Mepolizumab is approved by the U.S. Food and Drug Administration (FDA) for the maintenance treatment of severe asthma in patients aged 12 years or older and with an eosinophilic phenotype in combination with other medicines used to treat asthma. In Europe it is approved as an add-on treatment for severe refractory eosinophilic asthma in adult patients.

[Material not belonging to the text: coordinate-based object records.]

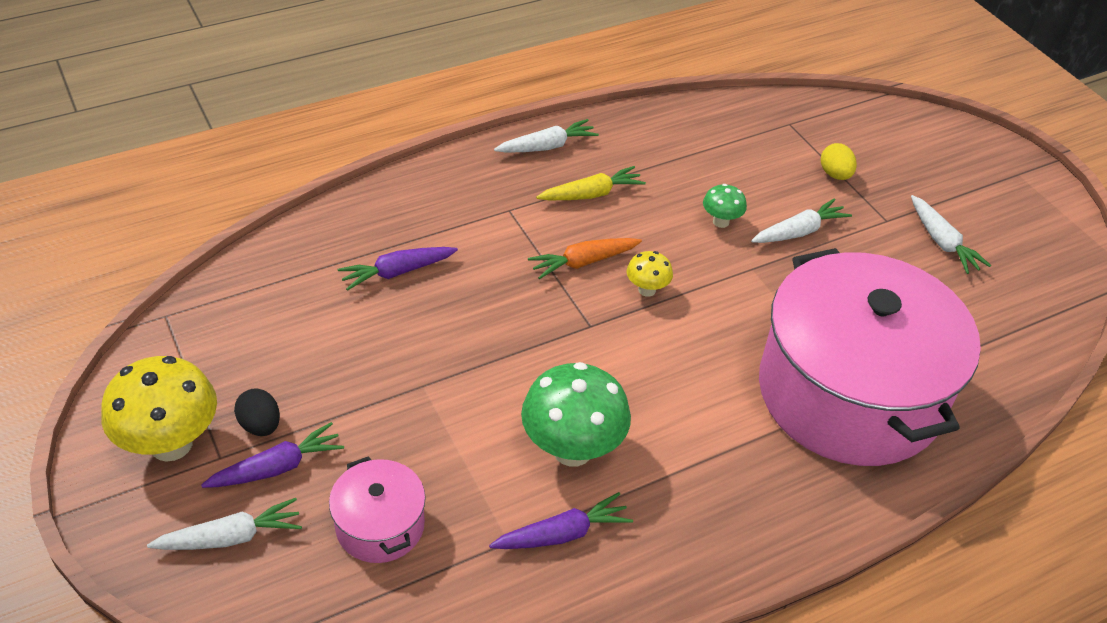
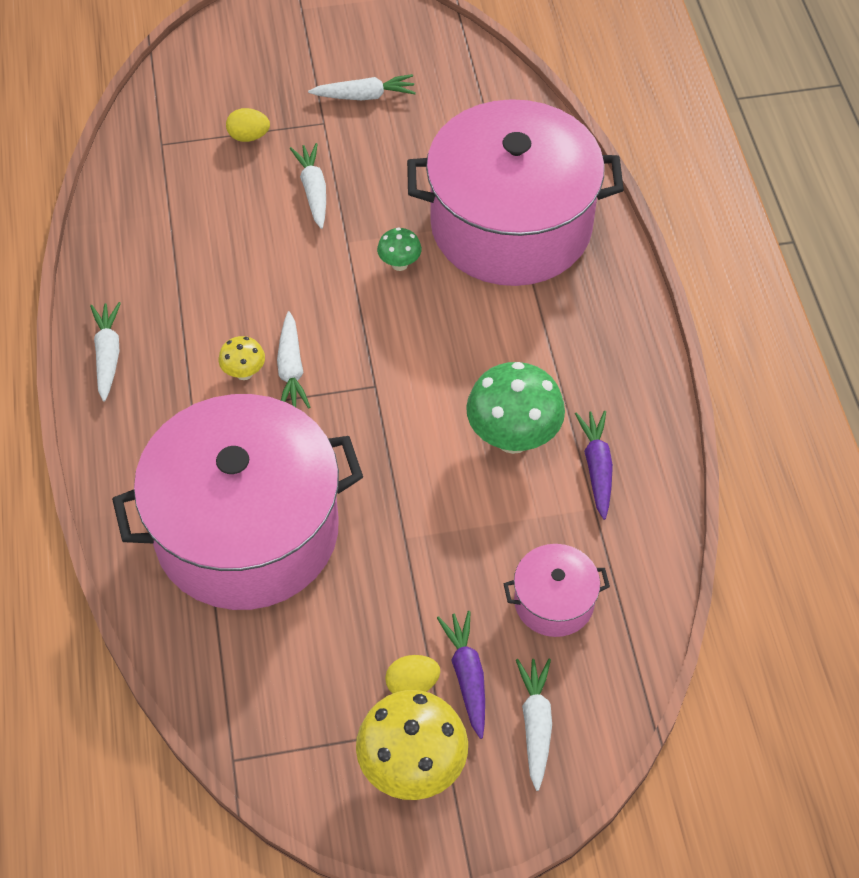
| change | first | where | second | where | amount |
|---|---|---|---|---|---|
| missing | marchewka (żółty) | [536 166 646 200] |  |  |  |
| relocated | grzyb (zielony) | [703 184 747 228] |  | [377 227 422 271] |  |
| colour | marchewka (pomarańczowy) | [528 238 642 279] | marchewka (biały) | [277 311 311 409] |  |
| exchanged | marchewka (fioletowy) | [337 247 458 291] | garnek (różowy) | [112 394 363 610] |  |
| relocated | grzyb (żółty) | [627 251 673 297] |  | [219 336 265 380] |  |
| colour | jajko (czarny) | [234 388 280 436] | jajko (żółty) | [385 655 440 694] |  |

In studies, mepolizumab cut the necessity for hospitalisation due to asthma exacerbations in half, as compared to placebo.
Common side effects in clinical trials included headache (19% of patients under mepolizumab treatment versus 18% under placebo), reactions at the site of injection (8% versus 3%), infections of the urinary tract (3% versus 2%) and the lower respiratory tract, eczema and muscle spasms (both 3% versus <1%).
Single doses of 15 times the usual therapeutic dose have been tolerated in studies without significant side effects.
No interaction studies have been conducted. As with other monoclonal antibodies, the interaction potential is considered to be low.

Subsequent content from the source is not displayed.